Ruba'i ragu-ragu menjawab. Dia mengaku tidak bisa memastikan CCTV masuk kategori alat bukti atau barang bukti. Pasalnya, keterangan terkait alat bukti elektronik baru dikenal sebagai bahan pembuktian pada Undang-undang Tindak Pidana Korupsi (Tipikor).

"Bisa barang bukti kalau berkaitan. Tapi kalau sesuai Pasal 184 KUHAP, bukan alat bukti,” jawab Ruba'i.

(Baca: Pengacara Jessica Semakin Meragukan Rekaman CCTV)

Hakim Anggota Binsar Gultom juga tertarik menggali soal posisi CCTV dalam lampiran alat bukti. Binsar kemudian minta penegasan, apakah CCTV benar atau bisa masuk menjadi salah satu, dari lima, ketentuan alat bukti yang sah sesuai KUHAP.

"Harusnya dimasukan ke perluasan, kalau dia salah satu dari lima alat bukti petunjuk. Bukan petunjuknya,” ujar Ruba’i.

(Baca: Asal-usul Sianida Harus Dibuktikan dalam Kasus Mirna)

Pada kasus ini, Mirna diduga tewas karena racun sianida.
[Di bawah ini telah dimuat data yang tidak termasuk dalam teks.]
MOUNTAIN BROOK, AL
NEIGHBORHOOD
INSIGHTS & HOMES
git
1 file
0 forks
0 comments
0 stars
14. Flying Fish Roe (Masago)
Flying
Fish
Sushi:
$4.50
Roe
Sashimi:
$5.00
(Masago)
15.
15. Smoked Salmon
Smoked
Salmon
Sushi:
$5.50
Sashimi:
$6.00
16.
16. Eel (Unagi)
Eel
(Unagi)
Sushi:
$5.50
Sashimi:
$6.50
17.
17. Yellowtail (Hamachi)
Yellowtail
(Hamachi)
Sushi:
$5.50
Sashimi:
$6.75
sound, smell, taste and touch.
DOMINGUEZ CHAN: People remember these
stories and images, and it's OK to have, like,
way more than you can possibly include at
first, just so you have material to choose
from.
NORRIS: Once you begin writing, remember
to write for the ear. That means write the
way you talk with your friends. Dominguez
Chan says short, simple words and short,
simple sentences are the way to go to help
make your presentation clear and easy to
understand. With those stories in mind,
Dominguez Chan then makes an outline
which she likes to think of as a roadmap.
Dia meregang nyawa tak lama setelah menyeruput kopi es ala Vietnam di Kafe Olivier, pada 6 Januari 2016. Kopi untuk Mirna dipesankan oleh Jessica, teman kuliahnya di Billyblue College, Australia.

Jessica kemudian ditetapkan sebagai terdakwa. Dia terancam dijerat Pasal 340 KUHP tentang Pembunuhan Berencana dengan ancaman hukuman mati.